Open Source

Collected the infinity stones

A DIY heterogeneous cluster with 2.3TB RAM and Blackwells seeks Tinygrad driver help.

Deep Dive

A Reddit user known as Street-Buyer-2428 has made waves in the AI hardware community by announcing they've assembled a monster cluster: 2.3 terabytes of RAM and over 400 virtual CPU cores. The system's final piece is connecting it to NVIDIA's Blackwell GPUs using RDMA (Remote Direct Memory Access) for low-latency data transfer. The setup is intended to be what they call a 'heterogeneous cluster'—using Blackwells for the prefill stage (processing input tokens) and an existing studio mesh (likely a multi-node system) for the decoding stage, effectively splitting the inference pipeline across different hardware to maximize efficiency.

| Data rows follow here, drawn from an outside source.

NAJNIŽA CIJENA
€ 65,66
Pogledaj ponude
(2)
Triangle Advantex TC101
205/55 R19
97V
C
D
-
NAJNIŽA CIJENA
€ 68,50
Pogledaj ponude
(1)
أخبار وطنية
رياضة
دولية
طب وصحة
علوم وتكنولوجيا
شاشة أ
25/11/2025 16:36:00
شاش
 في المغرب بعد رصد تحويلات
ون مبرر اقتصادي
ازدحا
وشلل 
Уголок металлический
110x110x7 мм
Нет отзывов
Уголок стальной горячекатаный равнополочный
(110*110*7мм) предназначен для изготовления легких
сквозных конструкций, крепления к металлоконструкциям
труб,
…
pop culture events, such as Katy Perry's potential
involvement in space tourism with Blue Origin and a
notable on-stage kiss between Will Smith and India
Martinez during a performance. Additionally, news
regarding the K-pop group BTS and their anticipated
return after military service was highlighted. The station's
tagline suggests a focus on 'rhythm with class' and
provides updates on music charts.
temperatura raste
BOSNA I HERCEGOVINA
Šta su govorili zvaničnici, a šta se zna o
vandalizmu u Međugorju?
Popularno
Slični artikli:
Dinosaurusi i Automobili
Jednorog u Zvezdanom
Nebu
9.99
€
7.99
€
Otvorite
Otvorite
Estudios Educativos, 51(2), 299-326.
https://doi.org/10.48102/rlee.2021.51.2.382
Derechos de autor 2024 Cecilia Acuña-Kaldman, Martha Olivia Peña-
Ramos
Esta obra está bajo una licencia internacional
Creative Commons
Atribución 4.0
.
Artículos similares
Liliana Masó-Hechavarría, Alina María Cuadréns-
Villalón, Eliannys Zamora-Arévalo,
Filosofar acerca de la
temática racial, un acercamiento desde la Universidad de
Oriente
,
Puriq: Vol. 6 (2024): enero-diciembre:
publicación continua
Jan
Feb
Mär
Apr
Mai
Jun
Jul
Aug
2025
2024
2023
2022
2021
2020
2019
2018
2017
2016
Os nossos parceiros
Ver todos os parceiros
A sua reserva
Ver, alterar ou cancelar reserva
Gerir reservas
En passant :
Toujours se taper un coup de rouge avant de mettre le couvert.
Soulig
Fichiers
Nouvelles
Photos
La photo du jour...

The builder admits the project is stalled on the Tinygrad driver—a lightweight, open-source deep learning framework—to enable RDMA between the host memory and the Blackwell cards. They've put out a call for collaboration from anyone with expertise in Tinygrad, RDMA, or cluster networking. If successful, this could be one of the first community-driven clusters to mix consumer-grade CPU memory with enterprise GPUs for large-model inference. The post underscores the growing trend of DIY AI builders pushing the boundaries of what's possible with off-the-shelf and last-gen hardware.

Key Points
  • 2.3 TB RAM and 400+ vCores in a single system
  • Uses NVIDIA Blackwell GPUs for prefill and a separate mesh for decode
  • Needs community help with Tinygrad driver for RDMA connectivity

Why It Matters

Demonstrates that cutting-edge AI clusters can be built by enthusiasts, lowering the barrier to large-model inference.